***** Text under study *****
Testosterone replacement for men 'trade-off with risks'
- 21 February 2017
- From the section Health
Older men with low testosterone levels might benefit from hormone treatment for healthy bones, but it may also increase their risk of heart problems, US trials suggest.
Levels of the male hormone gradually decrease naturally as men get older.
Doctors agree men of any age with very low levels and symptoms such as low libido and erectile dysfunction should be considered for testosterone therapy.
But the debate rages about where the treatment cut-off level should sit.
In the US, selling testosterone direct to consumers has become big business.
In the UK, men have to see a doctor to get a prescription, although some buy it on the internet.
All of the men in the US trials were 65 or older and had moderately low testosterone levels, but with no obvious medical cause.
Half were given testosterone gel, applied to the skin, while the other half were given a placebo gel containing no testosterone.
The 700 men, treated at different research centres, were monitored for a year and the findings are published in the JAMA and JAMA Internal Medicine.
At 12 months, testosterone treatment was linked to:
- an increase in bone density (which is linked to a lower risk of fractures)
- a reduced chance of having anaemia (a low red blood cell count)
***** Provided records *****
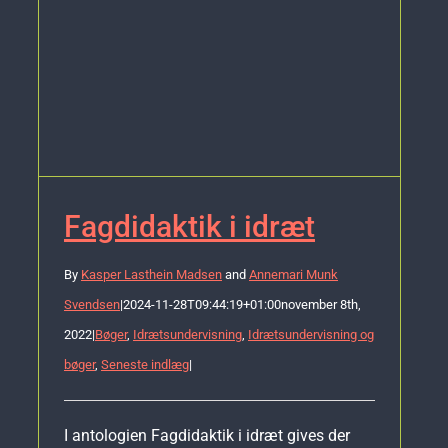
Fagdidaktik i idræt
By
Kasper Lasthein Madsen
and
Annemari Munk
Svendsen
|
2024-11-28T09:44:19+01:00
november 8th,
2022
|
Bøger
,
Idrætsundervisning
,
Idrætsundervisning og
bøger
,
Seneste indlæg
|
I antologien Fagdidaktik i idræt gives der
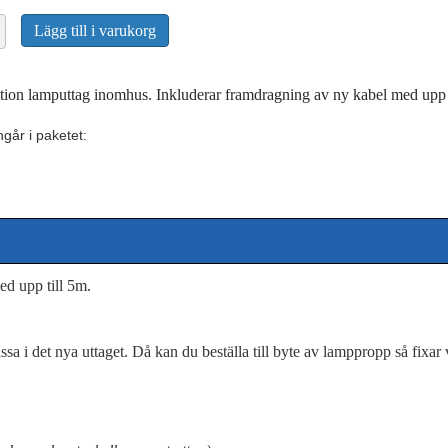
16
lation
Lägg till i varukorg
ttag
d
lation lamputtag inomhus. Inkluderar framdragning av ny kabel med upp 
ngår i paketet:
ed upp till 5m.
i det nya uttaget. Då kan du beställa till byte av lamppropp så fixar v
*****
• _Exercises to complete_:
a) Answer each question from the article on testosterone replacement:
(i) How old were all the men in the US trials?
(ii) For how long were the men in the trials monitored?
(iii) In the UK, what must men do to get testosterone?
b) Summarize the article on testosterone replacement in two sentences.
Use only the article on testosterone replacement to complete these tasks.

• _Task-by-task solutions_:
a)
(i) 65 or older
(ii) A year
(iii) See a doctor to get a prescription

b) US trials of 700 men aged 65 or older with moderately low testosterone found that, after 12 months, testosterone gel was linked to greater bone density and a reduced chance of anaemia compared with a placebo gel, though the treatment may also raise the risk of heart problems. Doctors agree that men with very low levels and symptoms should be considered for testosterone therapy, but there is debate about where the treatment cut-off level should sit.